I don't have a very strong argument either way. I wonder if you happen to have an opinion?
One thing I did think off - but couldn't answer from just looking at this patch - are DAGISel and GISel consistent in rejecting the blend intrinsic when PAuth is not implemented?
I think it would make sense to have a regression test checking that the blend intrinsic is indeed accepted/rejected as expected when targeting a core that does not support PAuth.


================
Comment at: llvm/test/CodeGen/AArch64/ptrauth-intrinsic-blend.ll:19
+; CHECK-NEXT:    ret
+  %tmp = call i64 @llvm.ptrauth.blend(i64 %arg, i64 12345)
+  ret i64 %tmp
----------------
ab wrote:
> kristof.beyls wrote:
> > Overall, I think this patch looks fine.
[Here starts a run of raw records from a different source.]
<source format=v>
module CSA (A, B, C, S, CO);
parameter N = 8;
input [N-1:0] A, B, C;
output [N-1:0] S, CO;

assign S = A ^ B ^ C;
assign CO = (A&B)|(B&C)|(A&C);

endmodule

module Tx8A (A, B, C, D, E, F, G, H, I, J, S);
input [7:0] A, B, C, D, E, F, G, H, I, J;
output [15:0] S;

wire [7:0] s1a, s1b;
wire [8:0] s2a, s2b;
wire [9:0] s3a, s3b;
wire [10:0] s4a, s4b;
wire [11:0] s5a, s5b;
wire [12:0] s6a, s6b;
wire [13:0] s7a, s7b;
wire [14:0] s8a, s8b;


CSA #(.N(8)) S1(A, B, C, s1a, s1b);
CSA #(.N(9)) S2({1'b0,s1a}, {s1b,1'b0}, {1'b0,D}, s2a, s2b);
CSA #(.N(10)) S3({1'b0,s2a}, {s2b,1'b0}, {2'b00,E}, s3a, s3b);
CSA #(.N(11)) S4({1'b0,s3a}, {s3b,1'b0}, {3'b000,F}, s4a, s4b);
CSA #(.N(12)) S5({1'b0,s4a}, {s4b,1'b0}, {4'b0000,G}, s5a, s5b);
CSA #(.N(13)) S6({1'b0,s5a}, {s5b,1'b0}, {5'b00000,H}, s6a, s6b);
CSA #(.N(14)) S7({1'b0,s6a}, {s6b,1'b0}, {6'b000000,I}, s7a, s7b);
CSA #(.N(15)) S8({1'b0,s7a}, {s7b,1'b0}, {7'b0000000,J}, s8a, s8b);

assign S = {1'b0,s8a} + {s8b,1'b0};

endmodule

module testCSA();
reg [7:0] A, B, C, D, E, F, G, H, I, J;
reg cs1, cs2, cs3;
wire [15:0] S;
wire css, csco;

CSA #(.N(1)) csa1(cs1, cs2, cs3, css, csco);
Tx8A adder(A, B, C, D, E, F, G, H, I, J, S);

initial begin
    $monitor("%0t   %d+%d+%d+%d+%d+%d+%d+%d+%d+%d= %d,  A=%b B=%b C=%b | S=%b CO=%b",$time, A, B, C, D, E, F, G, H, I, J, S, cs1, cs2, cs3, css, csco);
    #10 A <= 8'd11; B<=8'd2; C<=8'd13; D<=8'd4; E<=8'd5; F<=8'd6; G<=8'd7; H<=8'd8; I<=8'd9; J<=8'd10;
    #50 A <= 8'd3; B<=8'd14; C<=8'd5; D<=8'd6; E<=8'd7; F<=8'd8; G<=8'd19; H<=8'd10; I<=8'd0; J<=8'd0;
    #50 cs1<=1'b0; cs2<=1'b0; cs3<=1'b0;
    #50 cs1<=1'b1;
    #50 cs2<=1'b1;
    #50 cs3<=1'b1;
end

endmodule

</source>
> > I notice that the definition of the llvm.ptrauth.blend intrinisic is (per https://llvm.org/docs/PointerAuth.html#llvm-ptrauth-blend):
> > 
> > > The integer discriminator argument is a small integer, as specified by the target.
> > and the signature of the llvm.ptrauth.blend is documented as:
> > ```
> > declare i64 @llvm.ptrauth.blend(i64 <address discriminator>, i64 <integer discriminator>)
> > ```
> > 
> > It makes me wonder what should happen when an immediate too large to fit into an i16 is passed....
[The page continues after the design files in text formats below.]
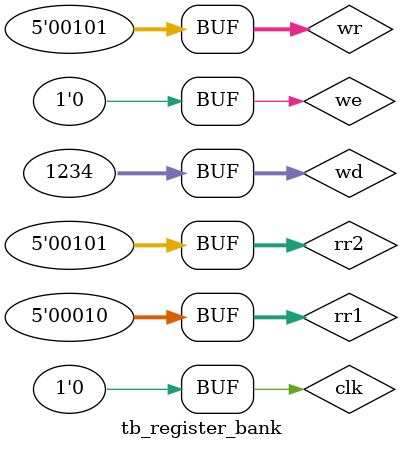
<source format=sv>
module tb_register_bank ();

    logic [4:0] rr1, rr2, wr;
    logic we, clk;
    logic [31:0] wd, rd1, rd2;

    register_bank rb0 (.read_reg_1(rr1), .read_reg_2(rr2), .write_reg(wr),
        .write_enable(we), .clk(clk),
        .read_data_1(rd1), .read_data_2(rd2), .write_data(wd));

    always begin
        #5 clk = 1;
        #5 clk = 0;
    end

    initial begin
        $dumpfile("waveform.vcd");
        $dumpvars;

        wr = 2;
        wd = 69;
        we = 1;
        $strobe("write %0d in %0d", wd, wr);
        #10;
        we = 0;

        rr1 = 2;
        $strobe("read %0d from %0d", rd1, rr1);
        #10;

        wr = 2;
        wd = 420;
        we = 1;
        $strobe("write %0d in %0d", wd, wr);
        #10;
        we = 0;

        rr1 = 2;
        $strobe("read %0d from %0d", rd1, rr1);
        #10;

        wr = 5;
        wd = 1234;
        we = 1;
        $strobe("write %0d in %0d", wd, wr);
        #10;
        we = 0;

        rr1 = 2;
        $strobe("read %0d from %0d", rd1, rr1);
        #10;

        rr2 = 5;
        $strobe("read %0d from %0d", rd2, rr2);
        #10;
    end
endmodule
</source>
> > I'm guessing with the patch as currently written, it would result in the backend failing to do instruction selection?
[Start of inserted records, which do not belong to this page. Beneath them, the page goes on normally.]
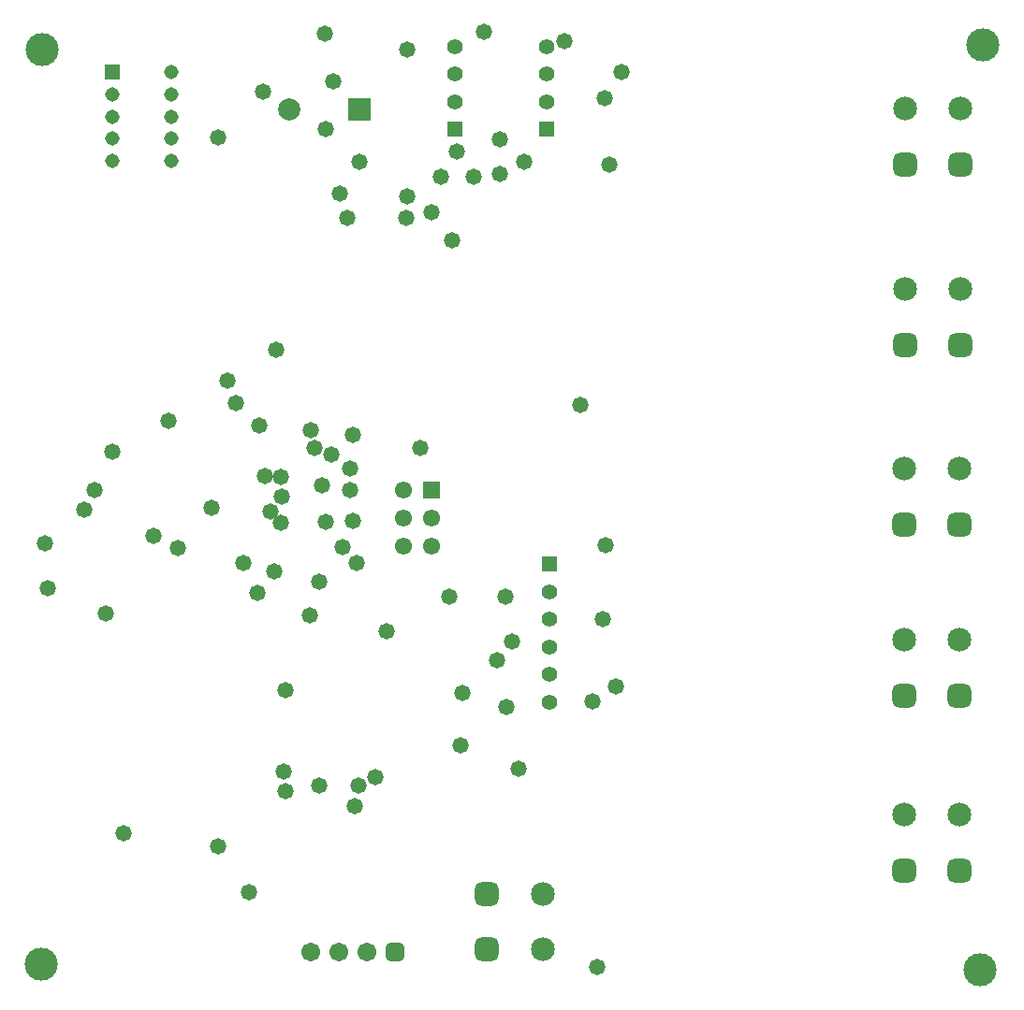
<source format=gbr>
G04*
G04 #@! TF.GenerationSoftware,Altium Limited,Altium Designer,24.6.1 (21)*
G04*
G04 Layer_Color=16711935*
%FSLAX25Y25*%
%MOIN*%
G70*
G04*
G04 #@! TF.SameCoordinates,02B8DA6F-49FF-4BAE-8194-33363A00AC8D*
G04*
G04*
G04 #@! TF.FilePolarity,Negative*
G04*
G01*
G75*
G04:AMPARAMS|DCode=52|XSize=84.77mil|YSize=84.77mil|CornerRadius=23.19mil|HoleSize=0mil|Usage=FLASHONLY|Rotation=90.000|XOffset=0mil|YOffset=0mil|HoleType=Round|Shape=RoundedRectangle|*
%AMROUNDEDRECTD52*
21,1,0.08477,0.03839,0,0,90.0*
21,1,0.03839,0.08477,0,0,90.0*
1,1,0.04639,0.01919,0.01919*
1,1,0.04639,0.01919,-0.01919*
1,1,0.04639,-0.01919,-0.01919*
1,1,0.04639,-0.01919,0.01919*
%
%ADD52ROUNDEDRECTD52*%
%ADD53C,0.08477*%
%ADD54R,0.07887X0.07887*%
%ADD55C,0.07887*%
%ADD56C,0.05512*%
%ADD57R,0.05512X0.05512*%
%ADD58C,0.11800*%
%ADD59C,0.05170*%
%ADD60R,0.05170X0.05170*%
%ADD61R,0.06102X0.06102*%
%ADD62C,0.06102*%
G04:AMPARAMS|DCode=63|XSize=84.77mil|YSize=84.77mil|CornerRadius=23.19mil|HoleSize=0mil|Usage=FLASHONLY|Rotation=0.000|XOffset=0mil|YOffset=0mil|HoleType=Round|Shape=RoundedRectangle|*
%AMROUNDEDRECTD63*
21,1,0.08477,0.03839,0,0,0.0*
21,1,0.03839,0.08477,0,0,0.0*
1,1,0.04639,0.01919,-0.01919*
1,1,0.04639,-0.01919,-0.01919*
1,1,0.04639,-0.01919,0.01919*
1,1,0.04639,0.01919,0.01919*
%
%ADD63ROUNDEDRECTD63*%
%ADD64C,0.06706*%
G04:AMPARAMS|DCode=65|XSize=67.06mil|YSize=67.06mil|CornerRadius=18.76mil|HoleSize=0mil|Usage=FLASHONLY|Rotation=0.000|XOffset=0mil|YOffset=0mil|HoleType=Round|Shape=RoundedRectangle|*
%AMROUNDEDRECTD65*
21,1,0.06706,0.02953,0,0,0.0*
21,1,0.02953,0.06706,0,0,0.0*
1,1,0.03753,0.01476,-0.01476*
1,1,0.03753,-0.01476,-0.01476*
1,1,0.03753,-0.01476,0.01476*
1,1,0.03753,0.01476,0.01476*
%
%ADD65ROUNDEDRECTD65*%
%ADD66C,0.05800*%
D52*
X681493Y208129D02*
D03*
X661808D02*
D03*
Y268905D02*
D03*
X681493D02*
D03*
X682030Y333129D02*
D03*
X662345D02*
D03*
X682030Y397405D02*
D03*
X662345D02*
D03*
X681493Y145629D02*
D03*
X661808D02*
D03*
D53*
X681493Y228129D02*
D03*
X661808D02*
D03*
Y288905D02*
D03*
X681493D02*
D03*
X682030Y353129D02*
D03*
X662345D02*
D03*
X682030Y417405D02*
D03*
X662345D02*
D03*
X533276Y117642D02*
D03*
Y137327D02*
D03*
X681493Y165629D02*
D03*
X661808D02*
D03*
D54*
X468000Y417000D02*
D03*
D55*
X443000D02*
D03*
D56*
X534500Y439500D02*
D03*
Y429658D02*
D03*
Y419815D02*
D03*
X502000Y439500D02*
D03*
Y429658D02*
D03*
Y419815D02*
D03*
X535500Y205815D02*
D03*
Y215657D02*
D03*
Y225500D02*
D03*
Y235343D02*
D03*
Y245185D02*
D03*
D57*
X534500Y409972D02*
D03*
X502000D02*
D03*
X535500Y255028D02*
D03*
D58*
X354500Y112500D02*
D03*
X689000Y110500D02*
D03*
X690000Y440000D02*
D03*
X355000Y438500D02*
D03*
D59*
X400933Y398752D02*
D03*
Y406626D02*
D03*
Y414500D02*
D03*
Y422374D02*
D03*
Y430248D02*
D03*
X380067Y398752D02*
D03*
Y406626D02*
D03*
Y414500D02*
D03*
Y422374D02*
D03*
D60*
Y430248D02*
D03*
D61*
X493441Y281201D02*
D03*
D62*
Y271201D02*
D03*
Y261201D02*
D03*
X483441Y281201D02*
D03*
Y271201D02*
D03*
Y261201D02*
D03*
D63*
X513276Y117642D02*
D03*
Y137327D02*
D03*
D64*
X450500Y116681D02*
D03*
X460500D02*
D03*
X470500D02*
D03*
D65*
X480500D02*
D03*
D66*
X485000Y386000D02*
D03*
X493541Y380500D02*
D03*
X485000Y438500D02*
D03*
X500000Y243500D02*
D03*
X519874D02*
D03*
X455500Y444000D02*
D03*
X458500Y427000D02*
D03*
X438275Y331225D02*
D03*
X468000Y398500D02*
D03*
X456000Y410000D02*
D03*
X557000Y397500D02*
D03*
X541000Y441500D02*
D03*
X461000Y387000D02*
D03*
X477500Y231000D02*
D03*
X554500Y235500D02*
D03*
X504500Y209000D02*
D03*
X504000Y190500D02*
D03*
X524500Y182000D02*
D03*
X356000Y262500D02*
D03*
X433500Y423500D02*
D03*
X424000Y312500D02*
D03*
X415375Y274925D02*
D03*
X380000Y295000D02*
D03*
X400000Y306000D02*
D03*
X552500Y111500D02*
D03*
X426500Y255500D02*
D03*
X357000Y246500D02*
D03*
X421000Y320357D02*
D03*
X431525Y244525D02*
D03*
X437500Y252500D02*
D03*
X439900Y286181D02*
D03*
X440200Y279000D02*
D03*
X464500Y281500D02*
D03*
Y289000D02*
D03*
X454500Y283000D02*
D03*
X465500Y301000D02*
D03*
X458000Y294050D02*
D03*
X450500Y302758D02*
D03*
X484500Y378500D02*
D03*
X501000Y370500D02*
D03*
X497000Y393000D02*
D03*
X508500D02*
D03*
X518000Y394000D02*
D03*
X526500Y398500D02*
D03*
X502500Y402000D02*
D03*
X518000Y406500D02*
D03*
X436301Y273714D02*
D03*
X439900Y269555D02*
D03*
X453658Y248642D02*
D03*
X450364Y236564D02*
D03*
X465700Y270400D02*
D03*
X466900Y255300D02*
D03*
X455900Y269900D02*
D03*
X489500Y296500D02*
D03*
X473500Y179000D02*
D03*
X463500Y378500D02*
D03*
X373437Y281500D02*
D03*
X441500Y210000D02*
D03*
X377500Y237500D02*
D03*
X452004Y296486D02*
D03*
X441000Y181000D02*
D03*
X441500Y174000D02*
D03*
X453500Y176000D02*
D03*
X417500Y407100D02*
D03*
X555382Y421100D02*
D03*
X546524Y311800D02*
D03*
X512200Y444700D02*
D03*
X520300Y203878D02*
D03*
X516800Y220600D02*
D03*
X550900Y206100D02*
D03*
X522200Y227500D02*
D03*
X462000Y261000D02*
D03*
X394435Y265032D02*
D03*
X403100Y260600D02*
D03*
X434300Y286400D02*
D03*
X428500Y138000D02*
D03*
X370000Y274500D02*
D03*
X384000Y159000D02*
D03*
X467500Y176000D02*
D03*
X417500Y154500D02*
D03*
X432400Y304400D02*
D03*
X466225Y168725D02*
D03*
X555582Y261718D02*
D03*
X559400Y211200D02*
D03*
X561100Y430200D02*
D03*
M02*

</source>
> > Or rather DAGISel failing to do instruction selection and GlobalISel succeeding, taking the lower 16 bits of the immediate?
> > 
> > I wonder if for consistency reasons it would be easily possible to make DAGISel behave like GlobalISel and accept immediates larger than 16 bits, and take the lower 16 bit value?
> > That would be behavior that presumably is consistent also with when the blend value comes from a register rather than an immediate?
> > 
> > 
> Interesting!  I would go the other way, and consider the GISel behavior too lax.  I added a check that makes it fail isel as well.  It's true we don't specify the intrinsics strictly enough, but for AArch64 I'd consider it always incorrect to use a wider value.
> 
> It's also true that that's the emergent behavior for non-immediate blends, but I'd argue those are by far the exception:  I think the only legitimate use is a dynamic loader that really does get the discriminator values from memory.  Anything else is a red flag (and I considered somehow hiding them in the compiler, or detecting accidental uses, but that's tricky.)
> 
> How does that sound?
That sound good to me!
Shouldn't there also be a regression test that verifies that instruction selection fails for an immediate that does not fit in 16 bits?